→ **Problem**:
From the records that follow, copy every line that contains the word "application".

→ **Supplied records**:
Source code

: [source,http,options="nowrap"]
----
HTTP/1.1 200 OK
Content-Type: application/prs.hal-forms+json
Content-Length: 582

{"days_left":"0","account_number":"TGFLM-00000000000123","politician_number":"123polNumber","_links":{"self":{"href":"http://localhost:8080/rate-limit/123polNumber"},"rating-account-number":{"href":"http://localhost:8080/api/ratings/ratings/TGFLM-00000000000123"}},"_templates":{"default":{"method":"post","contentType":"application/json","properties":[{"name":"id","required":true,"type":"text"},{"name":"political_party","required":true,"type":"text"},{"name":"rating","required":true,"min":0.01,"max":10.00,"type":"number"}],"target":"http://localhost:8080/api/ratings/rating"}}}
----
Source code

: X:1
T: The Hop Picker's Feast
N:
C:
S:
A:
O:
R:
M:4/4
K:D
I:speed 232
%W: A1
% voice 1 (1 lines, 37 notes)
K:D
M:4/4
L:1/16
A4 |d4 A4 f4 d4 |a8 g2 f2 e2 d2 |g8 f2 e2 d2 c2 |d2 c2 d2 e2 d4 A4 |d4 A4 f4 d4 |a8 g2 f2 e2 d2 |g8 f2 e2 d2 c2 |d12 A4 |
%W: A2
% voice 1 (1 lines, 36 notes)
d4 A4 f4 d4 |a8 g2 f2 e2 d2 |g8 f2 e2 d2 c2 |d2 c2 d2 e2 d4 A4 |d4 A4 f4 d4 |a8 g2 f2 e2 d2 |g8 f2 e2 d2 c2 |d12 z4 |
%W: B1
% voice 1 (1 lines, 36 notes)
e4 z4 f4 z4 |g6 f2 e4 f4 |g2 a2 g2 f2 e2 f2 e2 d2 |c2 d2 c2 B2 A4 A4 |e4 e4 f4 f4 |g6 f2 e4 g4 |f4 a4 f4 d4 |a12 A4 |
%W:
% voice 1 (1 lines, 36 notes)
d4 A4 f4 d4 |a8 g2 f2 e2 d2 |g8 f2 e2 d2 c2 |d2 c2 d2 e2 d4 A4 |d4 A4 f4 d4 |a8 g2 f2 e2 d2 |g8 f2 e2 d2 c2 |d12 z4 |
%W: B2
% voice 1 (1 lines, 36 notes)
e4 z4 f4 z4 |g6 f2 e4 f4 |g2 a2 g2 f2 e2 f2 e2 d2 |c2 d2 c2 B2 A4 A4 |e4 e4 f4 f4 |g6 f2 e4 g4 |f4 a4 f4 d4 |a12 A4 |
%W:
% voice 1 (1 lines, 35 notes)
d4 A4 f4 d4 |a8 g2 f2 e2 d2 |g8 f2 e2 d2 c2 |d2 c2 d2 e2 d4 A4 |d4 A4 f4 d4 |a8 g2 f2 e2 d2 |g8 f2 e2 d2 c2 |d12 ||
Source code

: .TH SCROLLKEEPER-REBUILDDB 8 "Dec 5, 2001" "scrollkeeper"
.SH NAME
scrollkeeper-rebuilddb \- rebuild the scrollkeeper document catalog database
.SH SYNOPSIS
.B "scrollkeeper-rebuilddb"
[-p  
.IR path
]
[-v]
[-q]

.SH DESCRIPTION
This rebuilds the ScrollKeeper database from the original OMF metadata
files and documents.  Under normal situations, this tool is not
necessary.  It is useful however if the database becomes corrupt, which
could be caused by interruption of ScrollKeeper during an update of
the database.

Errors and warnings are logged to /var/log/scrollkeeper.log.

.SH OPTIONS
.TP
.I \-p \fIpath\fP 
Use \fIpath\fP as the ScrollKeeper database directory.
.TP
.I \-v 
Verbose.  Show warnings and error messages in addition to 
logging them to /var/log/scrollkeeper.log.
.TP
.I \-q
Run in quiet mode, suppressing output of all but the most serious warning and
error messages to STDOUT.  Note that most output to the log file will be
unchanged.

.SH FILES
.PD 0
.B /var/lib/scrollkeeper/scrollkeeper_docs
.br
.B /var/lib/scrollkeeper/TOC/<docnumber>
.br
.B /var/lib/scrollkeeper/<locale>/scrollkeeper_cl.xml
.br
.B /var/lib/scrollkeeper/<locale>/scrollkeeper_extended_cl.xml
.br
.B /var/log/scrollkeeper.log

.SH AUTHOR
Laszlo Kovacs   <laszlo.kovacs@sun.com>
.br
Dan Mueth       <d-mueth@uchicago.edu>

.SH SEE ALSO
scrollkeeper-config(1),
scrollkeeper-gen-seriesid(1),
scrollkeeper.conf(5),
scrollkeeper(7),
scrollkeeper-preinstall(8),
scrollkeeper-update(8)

→ **Solution to the exercise**:
Content-Type: application/prs.hal-forms+json
{"days_left":"0","account_number":"TGFLM-00000000000123","politician_number":"123polNumber","_links":{"self":{"href":"http://localhost:8080/rate-limit/123polNumber"},"rating-account-number":{"href":"http://localhost:8080/api/ratings/ratings/TGFLM-00000000000123"}},"_templates":{"default":{"method":"post","contentType":"application/json","properties":[{"name":"id","required":true,"type":"text"},{"name":"political_party","required":true,"type":"text"},{"name":"rating","required":true,"min":0.01,"max":10.00,"type":"number"}],"target":"http://localhost:8080/api/ratings/rating"}}}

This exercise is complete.